Viviane Senna, irmã de Ayrton, deu o pontapé inicial e, ao fim do primeiro tempo, os brasileiros venciam por 5 a 1. A análise da partida é cortesia de Michael Schumacher, um potencial bom comentarista de futebol, se todo o resto desse errado. “Tínhamos uma espécie de posicionamento para os nossos jogadores e, depois de dois minutos, eu vi o jogo e disse para todos os bons jogadores, como Fernando (Alonso) e alguns outros, que eles precisavam recuar, não poderiam jogar no ataque. Não havia jogo na frente para nós no começo. Nós apenas defendemos contra os profissionais. Mas foi divertido, particularmente o segundo tempo, quando trocamos os jogadores”, explanou, segundo a ESPN Internacional, em matéria publicada naquela semana.
Uma das atuações de gala de Michael Schumacher com a bola nos pés aconteceu em um amistoso beneficente organizado entre a Fundação Luis Figo e a Unicef, em 2003, outro eletrizante 5 a 5. O alemão começou atuando no time da Unicef, ao lado de nomes como Zidane, Laurent Blanc e Van Nistelrooy. Da entrada área, aos 32 minutos do primeiro tempo, soltou uma bomba. O máximo que o goleiro do time de Figo conseguiu fazer foi espalmá-la ao travessão com a ponta dos dedos para evitar o golaço de Schumacher, e isso é dizer alguma coisa considerando que aquele goleiro era Gianluigi Buffon. No rebote, Sérgio Conceição empatou em 1 a 1.
No segundo tempo, Schumacher virou a casaca e foi para o time de Figo. Como um clássico ponta direita, aterrizou a defesa adversária e mostrou um grande preparo físico. Nos minutos finais da partida, continuava correndo sem parar. Foi nesse momento que encontrou dois lindos passes nas costas da defesa para deixar Pauleta cara a cara com o goleiro. O atacante português não decepcionou e concedeu duas assistências para o atacante que, profeticamente, atuava com a camisa 7, embora, naquela época, ainda possuíse “apenas” cinco títulos mundiais, lutando pelo seu sexto.

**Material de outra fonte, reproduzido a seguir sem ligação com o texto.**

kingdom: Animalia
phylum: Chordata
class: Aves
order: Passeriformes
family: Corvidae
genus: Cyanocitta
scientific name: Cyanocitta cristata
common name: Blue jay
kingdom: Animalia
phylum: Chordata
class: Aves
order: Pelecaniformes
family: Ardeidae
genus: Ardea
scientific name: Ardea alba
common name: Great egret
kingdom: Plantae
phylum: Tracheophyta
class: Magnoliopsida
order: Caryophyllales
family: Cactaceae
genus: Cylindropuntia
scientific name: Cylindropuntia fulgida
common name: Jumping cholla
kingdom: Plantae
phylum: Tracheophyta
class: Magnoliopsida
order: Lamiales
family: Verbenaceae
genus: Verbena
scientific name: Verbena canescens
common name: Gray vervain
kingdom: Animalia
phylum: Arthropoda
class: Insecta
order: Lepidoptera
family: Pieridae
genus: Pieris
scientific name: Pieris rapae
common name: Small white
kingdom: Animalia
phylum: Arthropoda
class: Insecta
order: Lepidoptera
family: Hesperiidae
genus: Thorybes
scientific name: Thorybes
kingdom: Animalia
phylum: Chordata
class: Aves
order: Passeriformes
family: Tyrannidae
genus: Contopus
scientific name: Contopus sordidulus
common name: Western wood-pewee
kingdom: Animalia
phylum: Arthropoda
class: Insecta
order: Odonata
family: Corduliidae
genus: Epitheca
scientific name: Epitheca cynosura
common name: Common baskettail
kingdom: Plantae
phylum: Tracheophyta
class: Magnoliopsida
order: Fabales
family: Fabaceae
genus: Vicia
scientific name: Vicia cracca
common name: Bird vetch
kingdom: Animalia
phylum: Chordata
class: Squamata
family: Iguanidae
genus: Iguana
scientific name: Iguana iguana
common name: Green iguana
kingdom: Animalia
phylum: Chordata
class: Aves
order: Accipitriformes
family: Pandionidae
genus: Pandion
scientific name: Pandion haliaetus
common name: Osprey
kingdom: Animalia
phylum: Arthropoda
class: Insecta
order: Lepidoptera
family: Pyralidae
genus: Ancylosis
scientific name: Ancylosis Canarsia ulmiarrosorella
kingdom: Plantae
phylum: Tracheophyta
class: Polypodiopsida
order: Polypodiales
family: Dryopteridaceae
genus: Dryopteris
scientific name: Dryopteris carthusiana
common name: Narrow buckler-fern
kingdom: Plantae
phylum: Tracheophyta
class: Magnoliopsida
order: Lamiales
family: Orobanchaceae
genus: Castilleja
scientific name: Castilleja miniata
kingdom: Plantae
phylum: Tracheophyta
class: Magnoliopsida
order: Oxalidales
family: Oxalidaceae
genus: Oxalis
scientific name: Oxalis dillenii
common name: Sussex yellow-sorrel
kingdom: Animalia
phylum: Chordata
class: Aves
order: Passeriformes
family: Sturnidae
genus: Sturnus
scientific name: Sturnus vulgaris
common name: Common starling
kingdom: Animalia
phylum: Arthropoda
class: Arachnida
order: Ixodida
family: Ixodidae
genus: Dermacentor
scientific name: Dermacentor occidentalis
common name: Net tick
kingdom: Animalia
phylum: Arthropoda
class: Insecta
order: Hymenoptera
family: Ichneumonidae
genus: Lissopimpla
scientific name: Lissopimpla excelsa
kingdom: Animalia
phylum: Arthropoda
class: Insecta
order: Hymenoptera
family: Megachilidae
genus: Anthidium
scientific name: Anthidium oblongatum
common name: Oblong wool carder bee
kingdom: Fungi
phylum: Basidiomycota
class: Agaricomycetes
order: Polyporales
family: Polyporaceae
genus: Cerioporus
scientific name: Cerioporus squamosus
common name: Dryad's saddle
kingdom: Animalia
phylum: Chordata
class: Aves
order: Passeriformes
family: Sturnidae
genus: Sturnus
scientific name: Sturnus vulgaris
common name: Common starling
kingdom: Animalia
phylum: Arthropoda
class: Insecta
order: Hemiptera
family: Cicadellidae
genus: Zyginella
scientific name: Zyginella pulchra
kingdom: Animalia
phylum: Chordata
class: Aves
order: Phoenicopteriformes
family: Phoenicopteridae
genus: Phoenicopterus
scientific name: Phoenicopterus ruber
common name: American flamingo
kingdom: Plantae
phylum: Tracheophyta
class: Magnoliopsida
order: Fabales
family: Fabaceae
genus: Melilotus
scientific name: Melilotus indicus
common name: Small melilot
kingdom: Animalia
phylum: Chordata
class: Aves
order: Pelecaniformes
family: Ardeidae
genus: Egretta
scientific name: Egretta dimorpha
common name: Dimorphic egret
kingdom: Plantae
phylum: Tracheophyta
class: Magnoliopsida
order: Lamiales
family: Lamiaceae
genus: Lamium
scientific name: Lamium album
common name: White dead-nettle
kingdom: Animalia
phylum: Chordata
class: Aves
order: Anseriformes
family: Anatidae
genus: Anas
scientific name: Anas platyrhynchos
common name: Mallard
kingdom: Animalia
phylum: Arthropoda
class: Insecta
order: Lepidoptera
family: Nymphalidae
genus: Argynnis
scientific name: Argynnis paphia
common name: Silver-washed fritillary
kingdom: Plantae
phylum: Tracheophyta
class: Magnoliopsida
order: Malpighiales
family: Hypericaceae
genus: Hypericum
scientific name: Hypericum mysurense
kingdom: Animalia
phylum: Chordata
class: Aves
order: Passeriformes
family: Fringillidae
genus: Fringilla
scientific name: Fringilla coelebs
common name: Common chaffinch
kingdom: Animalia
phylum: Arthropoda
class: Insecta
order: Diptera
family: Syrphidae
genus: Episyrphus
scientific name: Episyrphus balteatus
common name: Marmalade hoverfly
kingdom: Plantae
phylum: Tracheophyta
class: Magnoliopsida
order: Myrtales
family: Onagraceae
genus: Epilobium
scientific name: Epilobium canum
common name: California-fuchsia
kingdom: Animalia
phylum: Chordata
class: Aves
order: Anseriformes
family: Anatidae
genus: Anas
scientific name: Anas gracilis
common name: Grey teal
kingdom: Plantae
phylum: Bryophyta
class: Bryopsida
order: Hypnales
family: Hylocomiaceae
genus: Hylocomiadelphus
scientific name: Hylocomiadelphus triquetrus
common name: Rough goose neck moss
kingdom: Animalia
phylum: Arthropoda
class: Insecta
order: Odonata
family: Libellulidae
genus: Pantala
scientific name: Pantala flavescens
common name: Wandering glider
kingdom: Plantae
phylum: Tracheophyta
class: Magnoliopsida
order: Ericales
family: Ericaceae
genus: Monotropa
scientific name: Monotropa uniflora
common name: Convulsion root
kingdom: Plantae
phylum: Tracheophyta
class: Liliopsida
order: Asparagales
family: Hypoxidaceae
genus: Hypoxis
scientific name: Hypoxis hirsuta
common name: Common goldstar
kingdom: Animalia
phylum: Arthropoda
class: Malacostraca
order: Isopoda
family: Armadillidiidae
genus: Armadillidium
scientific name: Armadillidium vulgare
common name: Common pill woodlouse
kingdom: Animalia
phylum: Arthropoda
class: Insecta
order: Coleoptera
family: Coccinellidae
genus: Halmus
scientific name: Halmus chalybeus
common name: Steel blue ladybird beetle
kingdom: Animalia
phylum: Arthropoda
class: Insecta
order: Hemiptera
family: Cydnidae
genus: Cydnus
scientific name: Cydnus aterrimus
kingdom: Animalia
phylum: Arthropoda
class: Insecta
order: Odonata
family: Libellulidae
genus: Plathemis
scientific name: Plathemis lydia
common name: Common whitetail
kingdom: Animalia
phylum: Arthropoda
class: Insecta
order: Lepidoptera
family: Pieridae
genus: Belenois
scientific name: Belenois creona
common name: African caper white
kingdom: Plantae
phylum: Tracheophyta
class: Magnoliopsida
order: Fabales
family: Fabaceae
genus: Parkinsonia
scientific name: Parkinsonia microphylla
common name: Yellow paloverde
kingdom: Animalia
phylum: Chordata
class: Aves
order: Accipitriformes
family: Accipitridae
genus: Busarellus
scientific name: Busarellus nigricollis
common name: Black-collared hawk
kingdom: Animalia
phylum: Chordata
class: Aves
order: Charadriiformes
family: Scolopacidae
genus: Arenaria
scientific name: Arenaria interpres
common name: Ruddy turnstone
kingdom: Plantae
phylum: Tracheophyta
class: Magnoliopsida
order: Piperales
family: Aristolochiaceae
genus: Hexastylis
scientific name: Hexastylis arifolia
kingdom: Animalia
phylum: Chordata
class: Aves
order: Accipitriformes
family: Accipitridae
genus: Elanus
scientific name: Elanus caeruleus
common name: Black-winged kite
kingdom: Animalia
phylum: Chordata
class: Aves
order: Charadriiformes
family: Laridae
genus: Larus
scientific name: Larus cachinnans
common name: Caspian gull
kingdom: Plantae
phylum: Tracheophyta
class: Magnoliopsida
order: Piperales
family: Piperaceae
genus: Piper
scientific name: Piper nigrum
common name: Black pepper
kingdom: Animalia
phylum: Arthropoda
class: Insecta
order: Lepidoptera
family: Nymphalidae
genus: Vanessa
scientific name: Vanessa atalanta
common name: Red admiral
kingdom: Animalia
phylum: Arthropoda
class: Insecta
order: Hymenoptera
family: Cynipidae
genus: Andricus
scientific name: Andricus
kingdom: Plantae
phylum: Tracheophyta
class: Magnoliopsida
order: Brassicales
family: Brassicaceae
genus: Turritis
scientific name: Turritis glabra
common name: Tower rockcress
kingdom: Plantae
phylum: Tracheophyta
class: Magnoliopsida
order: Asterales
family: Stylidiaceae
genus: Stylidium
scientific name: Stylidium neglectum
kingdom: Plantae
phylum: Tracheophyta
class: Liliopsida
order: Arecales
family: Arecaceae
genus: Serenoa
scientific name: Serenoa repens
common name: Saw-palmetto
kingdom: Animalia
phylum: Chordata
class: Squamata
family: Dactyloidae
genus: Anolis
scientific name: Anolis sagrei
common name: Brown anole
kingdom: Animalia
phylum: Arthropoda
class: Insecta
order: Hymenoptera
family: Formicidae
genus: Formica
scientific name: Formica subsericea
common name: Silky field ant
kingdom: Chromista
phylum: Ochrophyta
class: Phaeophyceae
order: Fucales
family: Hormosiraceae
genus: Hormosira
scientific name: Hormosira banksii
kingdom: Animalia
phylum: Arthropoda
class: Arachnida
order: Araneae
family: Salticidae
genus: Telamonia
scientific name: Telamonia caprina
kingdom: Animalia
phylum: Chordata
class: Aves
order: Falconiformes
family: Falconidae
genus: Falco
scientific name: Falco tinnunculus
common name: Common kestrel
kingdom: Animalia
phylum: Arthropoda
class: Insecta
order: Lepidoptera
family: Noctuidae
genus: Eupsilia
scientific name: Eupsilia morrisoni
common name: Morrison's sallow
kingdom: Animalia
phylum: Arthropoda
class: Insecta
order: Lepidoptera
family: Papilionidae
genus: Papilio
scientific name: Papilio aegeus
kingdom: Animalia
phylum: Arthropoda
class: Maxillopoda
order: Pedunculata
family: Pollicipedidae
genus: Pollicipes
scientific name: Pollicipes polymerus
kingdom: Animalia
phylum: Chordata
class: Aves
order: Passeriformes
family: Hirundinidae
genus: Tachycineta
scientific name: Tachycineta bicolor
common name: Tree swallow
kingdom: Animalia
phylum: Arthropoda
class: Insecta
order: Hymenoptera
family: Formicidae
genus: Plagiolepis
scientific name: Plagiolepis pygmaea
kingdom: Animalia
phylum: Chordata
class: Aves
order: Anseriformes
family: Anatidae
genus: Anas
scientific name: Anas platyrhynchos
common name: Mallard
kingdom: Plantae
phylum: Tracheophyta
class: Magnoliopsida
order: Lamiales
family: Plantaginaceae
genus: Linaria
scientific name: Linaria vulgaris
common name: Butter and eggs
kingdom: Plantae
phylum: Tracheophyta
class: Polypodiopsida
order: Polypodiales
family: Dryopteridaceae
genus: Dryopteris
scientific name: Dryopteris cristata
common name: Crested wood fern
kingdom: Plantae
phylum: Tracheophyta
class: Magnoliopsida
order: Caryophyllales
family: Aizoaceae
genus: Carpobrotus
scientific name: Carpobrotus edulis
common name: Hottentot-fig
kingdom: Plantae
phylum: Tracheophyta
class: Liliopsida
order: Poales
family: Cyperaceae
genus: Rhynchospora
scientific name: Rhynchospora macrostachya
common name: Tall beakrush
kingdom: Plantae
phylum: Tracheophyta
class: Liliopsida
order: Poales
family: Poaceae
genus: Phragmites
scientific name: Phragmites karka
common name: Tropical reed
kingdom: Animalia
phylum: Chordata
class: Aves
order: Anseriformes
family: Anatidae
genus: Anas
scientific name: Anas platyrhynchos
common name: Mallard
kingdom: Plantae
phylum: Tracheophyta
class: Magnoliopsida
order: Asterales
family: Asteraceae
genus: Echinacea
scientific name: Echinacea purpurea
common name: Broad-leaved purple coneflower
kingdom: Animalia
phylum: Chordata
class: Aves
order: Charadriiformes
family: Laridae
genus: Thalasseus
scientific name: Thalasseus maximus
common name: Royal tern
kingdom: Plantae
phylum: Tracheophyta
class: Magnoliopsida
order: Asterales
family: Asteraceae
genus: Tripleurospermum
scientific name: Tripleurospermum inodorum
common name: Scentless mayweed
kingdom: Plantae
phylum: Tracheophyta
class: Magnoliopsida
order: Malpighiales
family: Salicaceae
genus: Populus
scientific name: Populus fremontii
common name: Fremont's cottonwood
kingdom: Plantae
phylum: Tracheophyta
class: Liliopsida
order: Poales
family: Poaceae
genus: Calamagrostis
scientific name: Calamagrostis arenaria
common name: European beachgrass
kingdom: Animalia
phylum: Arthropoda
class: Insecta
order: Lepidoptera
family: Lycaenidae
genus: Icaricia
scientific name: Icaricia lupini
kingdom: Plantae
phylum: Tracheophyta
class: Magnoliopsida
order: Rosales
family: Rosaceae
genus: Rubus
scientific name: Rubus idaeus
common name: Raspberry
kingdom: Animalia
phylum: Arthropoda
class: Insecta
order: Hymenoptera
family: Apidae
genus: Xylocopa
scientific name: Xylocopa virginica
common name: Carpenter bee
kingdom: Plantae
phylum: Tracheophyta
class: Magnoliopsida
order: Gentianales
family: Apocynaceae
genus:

Tradicionalmente antes do Grande Prêmio de Monaco, os pilotos de Fórmula 1 reúnem-se em um time de futebol para enfrentar estrelas organizadas pelo príncipe Albert. Schumacher era presença certa, capitaneando os seus colegas. Em maio de 2014, na primeira edição do evento depois do acidente, a ausência do heptacampeão foi sentida. As placas de publicidade nas laterais do gramado trouxeram uma mensagem: “Michael, sentimos sua falta! Não vemos a hora de vê-lo neste gramado ano que vem”. Mas isso não aconteceu. Nem no ano seguinte. Nem no seguinte. E nem no seguinte.